As mentioned in the beginning, Spark basically is written in Scala, and due to its adaptation in industry, it’s equivalent PySpark API has been released for Python Py4J.
Py4J
is a Java library that is integrated within PySpark and allows python to dynamically interface with JVM objects, hence to run PySpark you also need Java to be installed along with Python, and Apache Spark.
Additionally, For the development, you can use Anaconda distribution (widely used in the Machine Learning community) which comes with a lot of useful tools like Spyder IDE, Jupyter notebook to run PySpark applications.
Who uses it?
PySpark is very well used in Data Science and Machine Learning community as there are many widely used data science libraries written in Python including NumPy, TensorFlow. PySpark brings robust and cost-effective ways to run machine learning applications on billions and trillions of data on distributed clusters 100 times faster than the traditional python applications.
PySpark has been used by many organizations like Amazon, Walmart, Trivago, Sanofi, Runtastic, and many more.
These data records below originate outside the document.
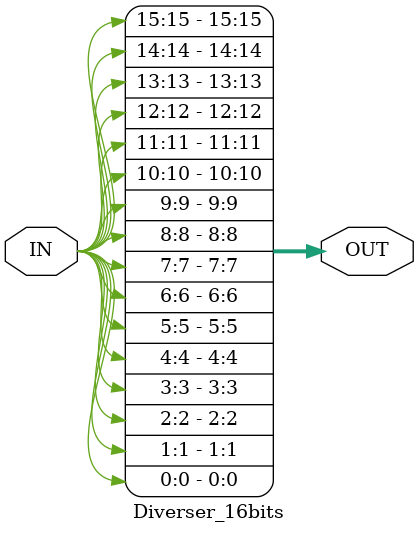
<source format=v>
module Diverser_16bits(IN,OUT);
	input [0:15]IN;
	output [15:0]OUT;

	assign OUT[0]=IN[0];
	assign OUT[1]=IN[1];
	assign OUT[2]=IN[2];
	assign OUT[3]=IN[3];
	assign OUT[4]=IN[4];
	assign OUT[5]=IN[5];
	assign OUT[6]=IN[6];
	assign OUT[7]=IN[7];
	assign OUT[8]=IN[8];
	assign OUT[9]=IN[9];
	assign OUT[10]=IN[10];
	assign OUT[11]=IN[11];
	assign OUT[12]=IN[12];
	assign OUT[13]=IN[13];
	assign OUT[14]=IN[14];
	assign OUT[15]=IN[15];
endmodule
</source>
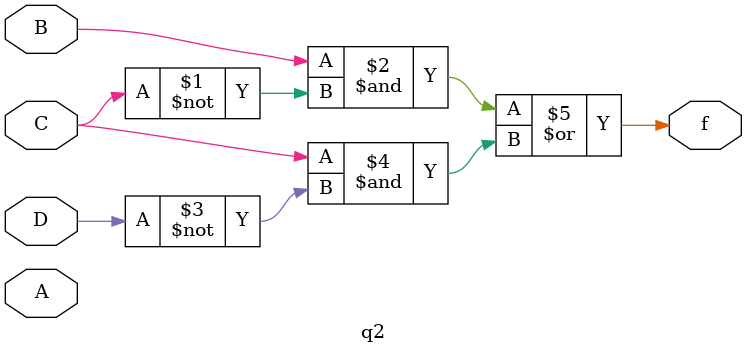
<source format=v>
module q2(A,B,C,D,f);
input A,B,C,D;
output f;
assign f=(B&~C)|(C&~D);
endmodule

</source>
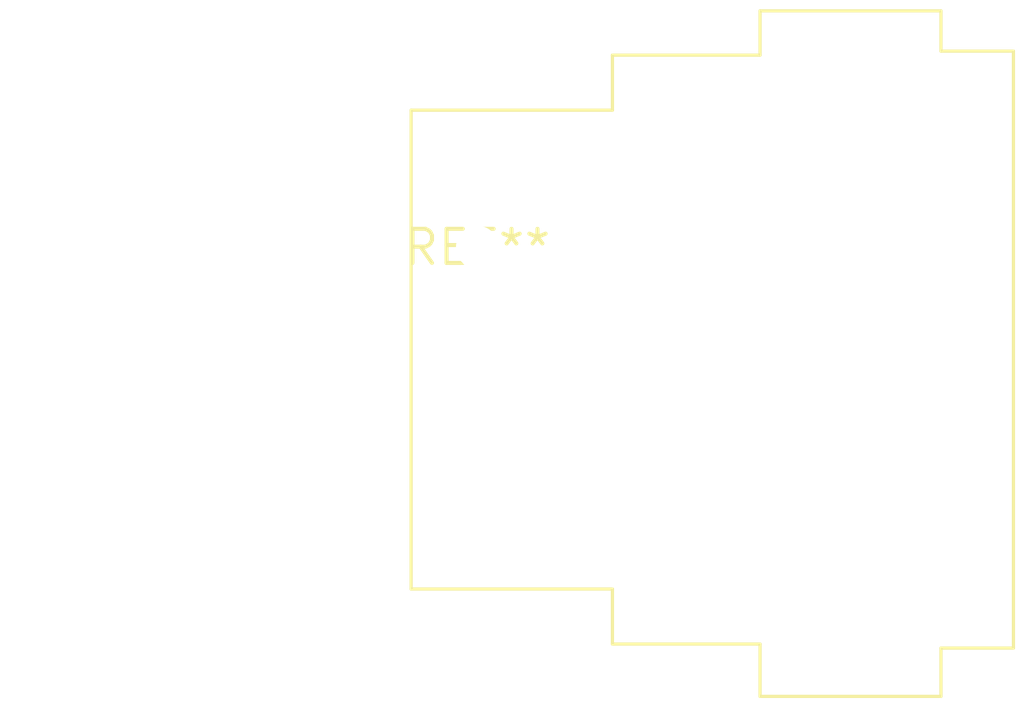
<source format=kicad_pcb>
(kicad_pcb (version 20240108) (generator pcbnew)

  (general
    (thickness 1.6)
  )

  (paper "A4")
  (layers
    (0 "F.Cu" signal)
    (31 "B.Cu" signal)
    (32 "B.Adhes" user "B.Adhesive")
    (33 "F.Adhes" user "F.Adhesive")
    (34 "B.Paste" user)
    (35 "F.Paste" user)
    (36 "B.SilkS" user "B.Silkscreen")
    (37 "F.SilkS" user "F.Silkscreen")
    (38 "B.Mask" user)
    (39 "F.Mask" user)
    (40 "Dwgs.User" user "User.Drawings")
    (41 "Cmts.User" user "User.Comments")
    (42 "Eco1.User" user "User.Eco1")
    (43 "Eco2.User" user "User.Eco2")
    (44 "Edge.Cuts" user)
    (45 "Margin" user)
    (46 "B.CrtYd" user "B.Courtyard")
    (47 "F.CrtYd" user "F.Courtyard")
    (48 "B.Fab" user)
    (49 "F.Fab" user)
    (50 "User.1" user)
    (51 "User.2" user)
    (52 "User.3" user)
    (53 "User.4" user)
    (54 "User.5" user)
    (55 "User.6" user)
    (56 "User.7" user)
    (57 "User.8" user)
    (58 "User.9" user)
  )

  (setup
    (pad_to_mask_clearance 0)
    (pcbplotparams
      (layerselection 0x00010fc_ffffffff)
      (plot_on_all_layers_selection 0x0000000_00000000)
      (disableapertmacros false)
      (usegerberextensions false)
      (usegerberattributes false)
      (usegerberadvancedattributes false)
      (creategerberjobfile false)
      (dashed_line_dash_ratio 12.000000)
      (dashed_line_gap_ratio 3.000000)
      (svgprecision 4)
      (plotframeref false)
      (viasonmask false)
      (mode 1)
      (useauxorigin false)
      (hpglpennumber 1)
      (hpglpenspeed 20)
      (hpglpendiameter 15.000000)
      (dxfpolygonmode false)
      (dxfimperialunits false)
      (dxfusepcbnewfont false)
      (psnegative false)
      (psa4output false)
      (plotreference false)
      (plotvalue false)
      (plotinvisibletext false)
      (sketchpadsonfab false)
      (subtractmaskfromsilk false)
      (outputformat 1)
      (mirror false)
      (drillshape 1)
      (scaleselection 1)
      (outputdirectory "")
    )
  )

  (net 0 "")

  (footprint "Jack_XLR_Neutrik_NC5FAH_Horizontal" (layer "F.Cu") (at 0 0))

)

</source>
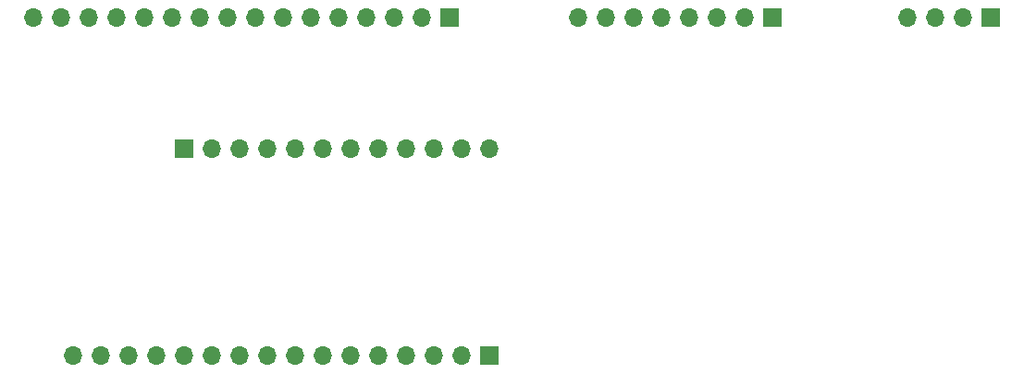
<source format=gbr>
%TF.GenerationSoftware,KiCad,Pcbnew,(6.0.1)*%
%TF.CreationDate,2023-01-23T14:34:39-05:00*%
%TF.ProjectId,blu_model_m,626c755f-6d6f-4646-956c-5f6d2e6b6963,rev?*%
%TF.SameCoordinates,PX2719c40PY3fe56c0*%
%TF.FileFunction,Soldermask,Bot*%
%TF.FilePolarity,Negative*%
%FSLAX46Y46*%
G04 Gerber Fmt 4.6, Leading zero omitted, Abs format (unit mm)*
G04 Created by KiCad (PCBNEW (6.0.1)) date 2023-01-23 14:34:39*
%MOMM*%
%LPD*%
G01*
G04 APERTURE LIST*
%ADD10R,1.700000X1.700000*%
%ADD11O,1.700000X1.700000*%
G04 APERTURE END LIST*
D10*
%TO.C,JP1*%
X19000000Y-16000000D03*
D11*
X21540000Y-16000000D03*
X24080000Y-16000000D03*
X26620000Y-16000000D03*
X29160000Y-16000000D03*
X31700000Y-16000000D03*
X34240000Y-16000000D03*
X36780000Y-16000000D03*
X39320000Y-16000000D03*
X41860000Y-16000000D03*
X44400000Y-16000000D03*
X46940000Y-16000000D03*
%TD*%
%TO.C,JP2*%
X8800000Y-35000000D03*
X11340000Y-35000000D03*
X13880000Y-35000000D03*
X16420000Y-35000000D03*
X18960000Y-35000000D03*
X21500000Y-35000000D03*
X24040000Y-35000000D03*
X26580000Y-35000000D03*
X29120000Y-35000000D03*
X31660000Y-35000000D03*
X34200000Y-35000000D03*
X36740000Y-35000000D03*
X39280000Y-35000000D03*
X41820000Y-35000000D03*
X44360000Y-35000000D03*
D10*
X46900000Y-35000000D03*
%TD*%
%TO.C,J3*%
X92800000Y-4025000D03*
D11*
X90260000Y-4025000D03*
X87720000Y-4025000D03*
X85180000Y-4025000D03*
%TD*%
D10*
%TO.C,J2*%
X72875000Y-4025000D03*
D11*
X70335000Y-4025000D03*
X67795000Y-4025000D03*
X65255000Y-4025000D03*
X62715000Y-4025000D03*
X60175000Y-4025000D03*
X57635000Y-4025000D03*
X55095000Y-4025000D03*
%TD*%
D10*
%TO.C,J1*%
X43320000Y-4000000D03*
D11*
X40780000Y-4000000D03*
X38240000Y-4000000D03*
X35700000Y-4000000D03*
X33160000Y-4000000D03*
X30620000Y-4000000D03*
X28080000Y-4000000D03*
X25540000Y-4000000D03*
X23000000Y-4000000D03*
X20460000Y-4000000D03*
X17920000Y-4000000D03*
X15380000Y-4000000D03*
X12840000Y-4000000D03*
X10300000Y-4000000D03*
X7760000Y-4000000D03*
X5220000Y-4000000D03*
%TD*%
M02*

</source>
PySpark also used in different sectors.
- Health
- Financials
- Education
- Entertainment
- Utilities
- E-commerce and many more
PySpark modules
- PySpark RDD (pyspark.RDD)
- PySpark DataFrame and SQL (pyspark.sql)
- PySpark Streaming (pyspark.streaming)
- PySpark MLib (pyspark.ml, pyspark.mllib)
- PySpark GraphFrames (GraphFrames)
- PySpark Resource (pyspark.resource) It’s new in PySpark 3.0
PySpark use case
Batch processing
PySpark RDD and DataFrame’s are used to process batch pipelines where you would need high throughput.
Realtime processing
PySpark Streaming is used to for real time processing.
Machine Learning
PySpark ML and MLlib is used for machine learning.
Graph processing
PySpark GraphX and GraphFrames are used for Graph processing.